Árvore que não inspira poetas nem postais ilustrados, o pobre eucalipto era acusado dos mais nefandos crimes. À sua volta nada nascia. As avezinhas não frequentam eucaliptais. Sugando água e nutrientes em demasia, o eucalipto dá cabo dos solos, que ficam irremediavelmente estéreis. Uma desgraça completa.
Sendo o eucalipto usado para a pasta de papel, as celuloses entravam na lista dos malefícios. Poluentes, mal cheirosas, as fábricas deviam fechar. Além disso, estavam inseridas num processo multinacional destinado por capitalistas e monopolistas a sugar as gentes. Só horrores.
Nisto tudo, só era verdade o mau cheiro e a poluição.
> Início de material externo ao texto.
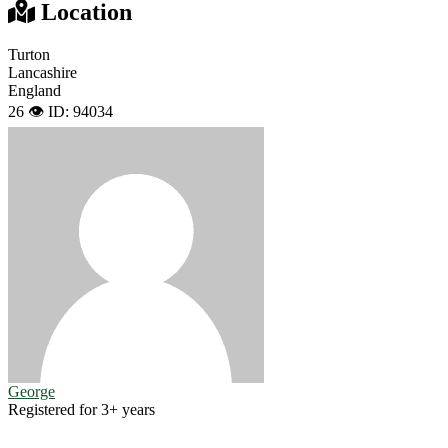
Location
Turton
Lancashire
England
26 👁️
ID: 94034
George
Registered for 3+ years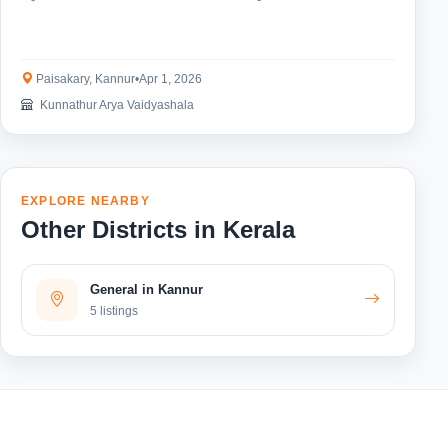
Paisakary, Kannur
•
Apr 1, 2026
Kunnathur Arya Vaidyashala
EXPLORE NEARBY
Other Districts in Kerala
General in Kannur
5 listings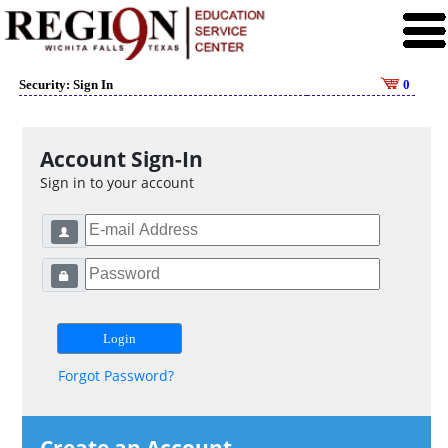
Security: Sign In
0
Account Sign-In
Sign in to your account
Forgot Password?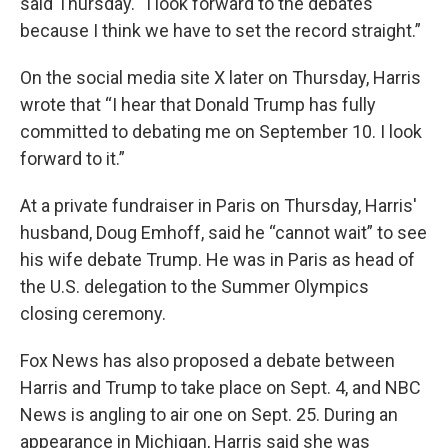
said Thursday. “I look forward to the debates
because I think we have to set the record straight.”
On the social media site X later on Thursday, Harris
wrote that “I hear that Donald Trump has fully
committed to debating me on September 10. I look
forward to it.”
At a private fundraiser in Paris on Thursday, Harris'
husband, Doug Emhoff, said he “cannot wait” to see
his wife debate Trump. He was in Paris as head of
the U.S. delegation to the Summer Olympics
closing ceremony.
Fox News has also proposed a debate between
Harris and Trump to take place on Sept. 4, and NBC
News is angling to air one on Sept. 25. During an
appearance in Michigan, Harris said she was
Nos idos de 80, apareceu quem trabalhasse para a limpeza das celuloses. Novos filtros foram inventados e, ainda que enfrentando resistências da indústria, acabaram por fazer o seu caminho. Hoje, se tais males ainda algures subsistirem será mais por falta de vigilância que por escassez de meios para os combater. Posto isto, num país que parece não ter outra saída senão a produção dos tão proclamados bens transaccionáveis, não faz qualquer sentido que seja quem for continue a lutar contra o “flagelo”.
O IRRITADO conhece vários agrifcultores que tiveram eucaliptais e que, por diversas razões, deixaram de os ter. Unanimemente, garantem que a terra não perdeu nada do seu potencial anterior. O propagandeado desastre ecológico que o eucalipto causava era simplemente mentira. O país perdeu anos e milhões de toneladas de pasta de papel exportável por causa dos ferozes “eco-cientistas” políticos. Parece que estes estão agora mais calados, mas nunca deram o braço a torcer.
Vem isto a propósito de uma notícia dos jornais que diz que o eucalipto, nas nossas florestas, já ultrapassou o pinheiro. Ainda bem. A fúria e a influência dos ecologistas políticos tem causado ao país enormes prejuízos. Parece que, desta vez, não ganharam.